__SUPPLIED DATA__
┌──
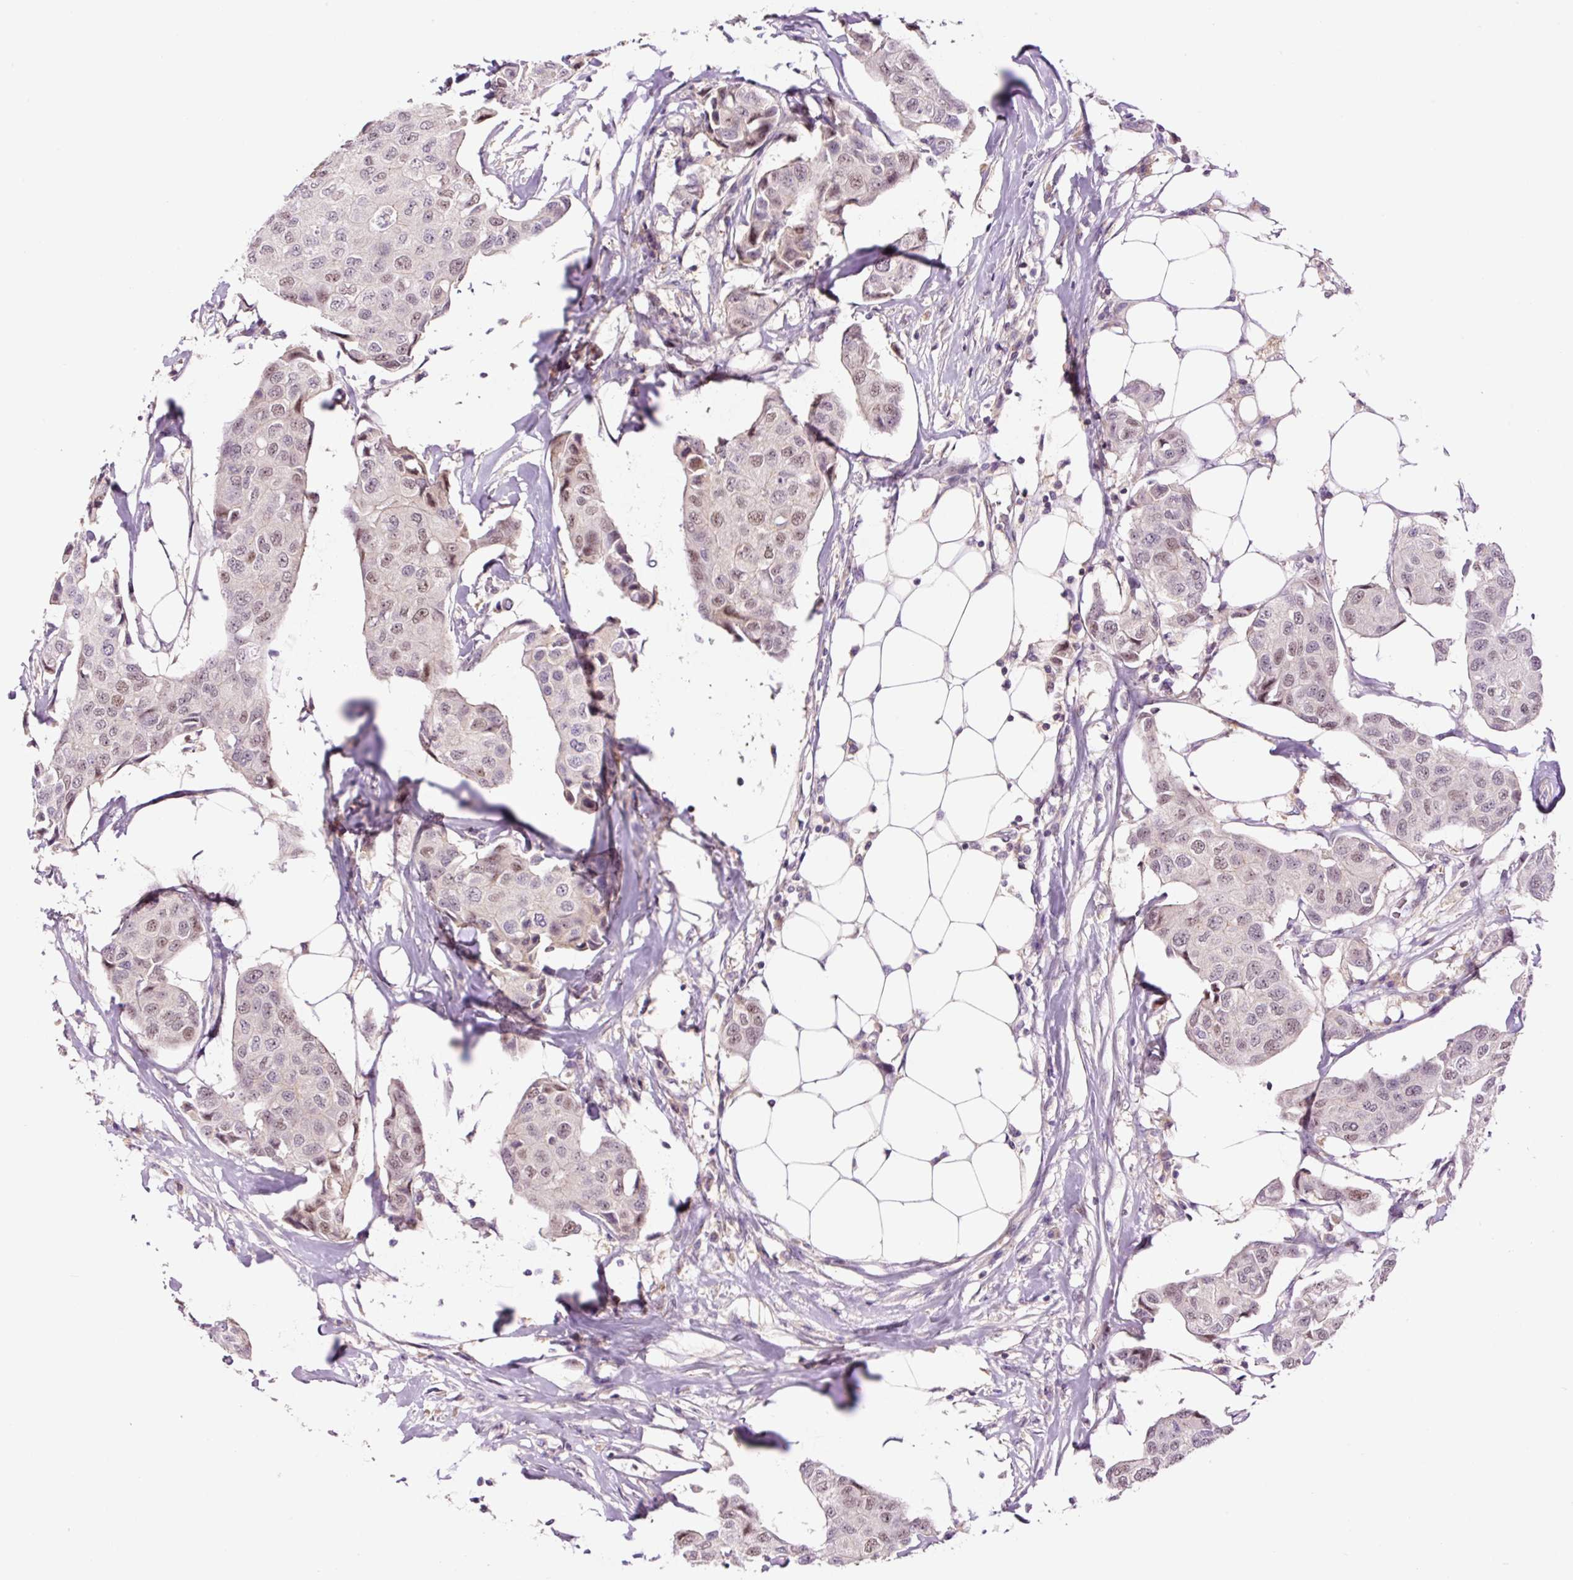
{"staining": {"intensity": "weak", "quantity": ">75%", "location": "nuclear"}, "tissue": "breast cancer", "cell_type": "Tumor cells", "image_type": "cancer", "snomed": [{"axis": "morphology", "description": "Duct carcinoma"}, {"axis": "topography", "description": "Breast"}, {"axis": "topography", "description": "Lymph node"}], "caption": "This histopathology image exhibits immunohistochemistry (IHC) staining of infiltrating ductal carcinoma (breast), with low weak nuclear expression in about >75% of tumor cells.", "gene": "DPPA4", "patient": {"sex": "female", "age": 80}}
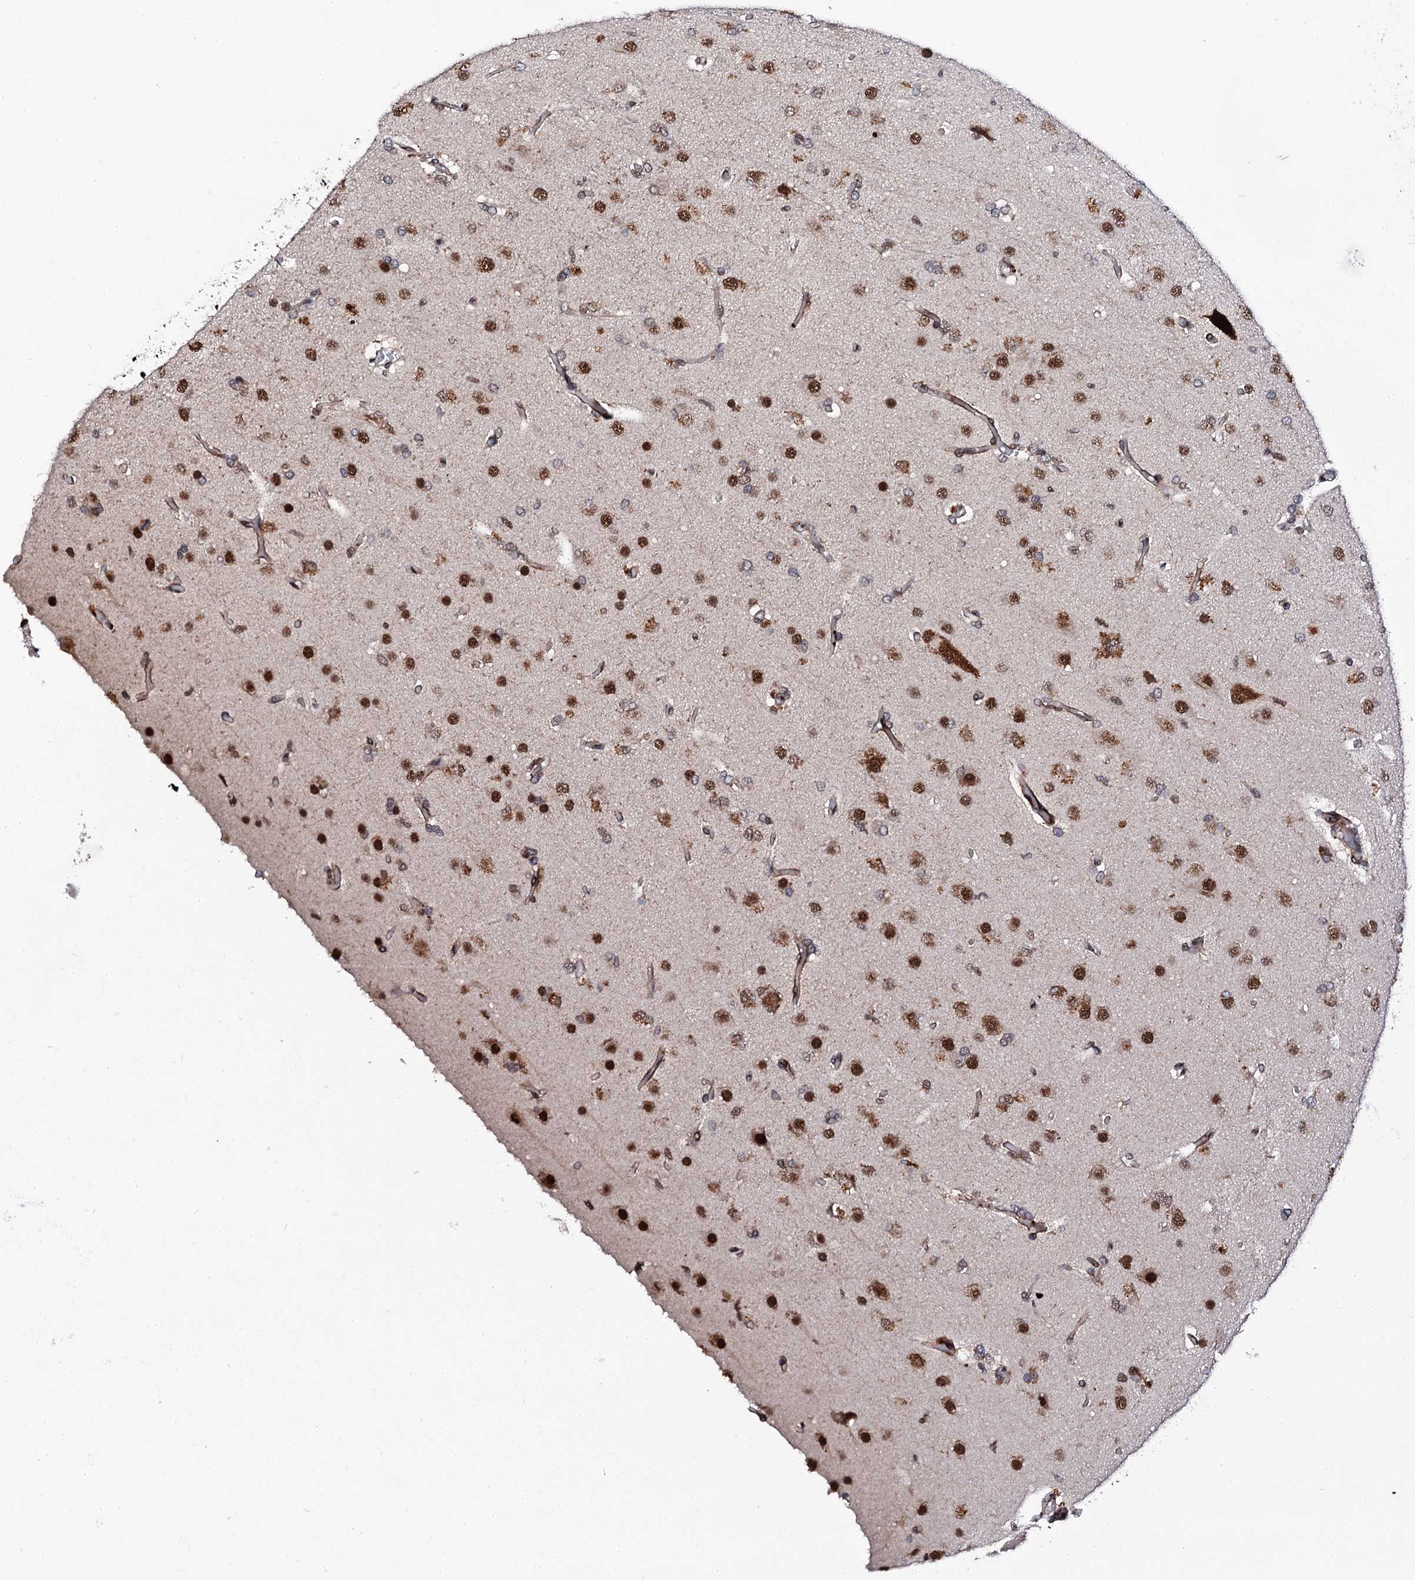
{"staining": {"intensity": "strong", "quantity": ">75%", "location": "nuclear"}, "tissue": "glioma", "cell_type": "Tumor cells", "image_type": "cancer", "snomed": [{"axis": "morphology", "description": "Glioma, malignant, High grade"}, {"axis": "topography", "description": "Brain"}], "caption": "Malignant high-grade glioma stained with a protein marker shows strong staining in tumor cells.", "gene": "CSTF3", "patient": {"sex": "female", "age": 74}}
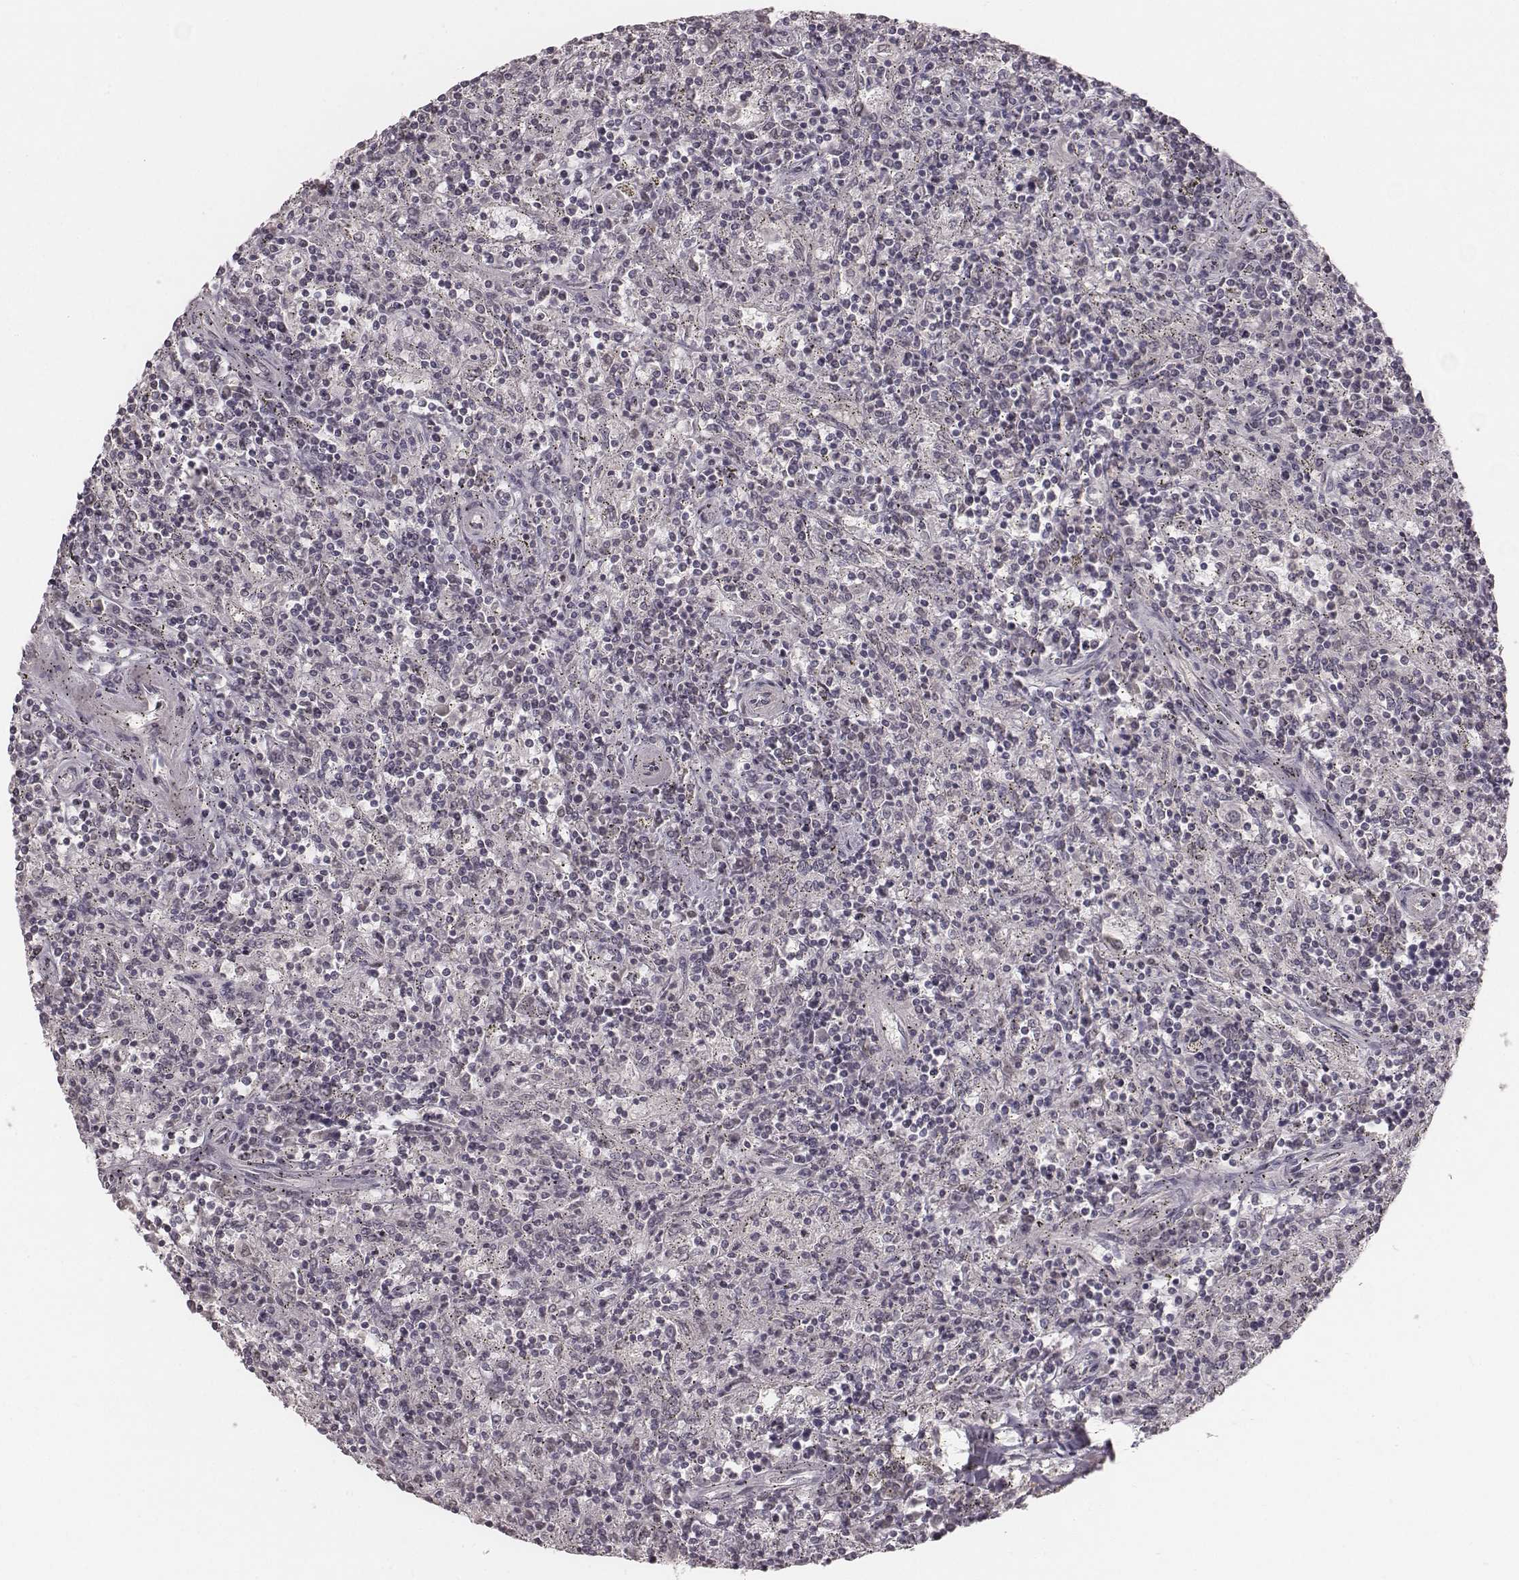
{"staining": {"intensity": "negative", "quantity": "none", "location": "none"}, "tissue": "lymphoma", "cell_type": "Tumor cells", "image_type": "cancer", "snomed": [{"axis": "morphology", "description": "Malignant lymphoma, non-Hodgkin's type, Low grade"}, {"axis": "topography", "description": "Spleen"}], "caption": "Tumor cells show no significant protein positivity in low-grade malignant lymphoma, non-Hodgkin's type.", "gene": "IQCG", "patient": {"sex": "male", "age": 62}}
└──
__GOAL OF THE EXERCISE__
Where a picture appears in the listing above, skip it and set down all the rest exactly.

__OUTPUT FOR THIS TASK__
{"staining": {"intensity": "weak", "quantity": ">75%", "location": "nuclear"}, "tissue": "breast cancer", "cell_type": "Tumor cells", "image_type": "cancer", "snomed": [{"axis": "morphology", "description": "Duct carcinoma"}, {"axis": "topography", "description": "Breast"}, {"axis": "topography", "description": "Lymph node"}], "caption": "This histopathology image exhibits immunohistochemistry (IHC) staining of infiltrating ductal carcinoma (breast), with low weak nuclear expression in about >75% of tumor cells.", "gene": "DPPA4", "patient": {"sex": "female", "age": 80}}
{"staining": {"intensity": "strong", "quantity": ">75%", "location": "nuclear"}, "tissue": "glioma", "cell_type": "Tumor cells", "image_type": "cancer", "snomed": [{"axis": "morphology", "description": "Glioma, malignant, High grade"}, {"axis": "topography", "description": "Brain"}], "caption": "Malignant high-grade glioma stained with a protein marker shows strong staining in tumor cells.", "gene": "CSTF3", "patient": {"sex": "female", "age": 74}}
{"staining": {"intensity": "negative", "quantity": "none", "location": "none"}, "tissue": "lymphoma", "cell_type": "Tumor cells", "image_type": "cancer", "snomed": [{"axis": "morphology", "description": "Malignant lymphoma, non-Hodgkin's type, Low grade"}, {"axis": "topography", "description": "Spleen"}], "caption": "Tumor cells show no significant protein positivity in low-grade malignant lymphoma, non-Hodgkin's type.", "gene": "IQCG", "patient": {"sex": "male", "age": 62}}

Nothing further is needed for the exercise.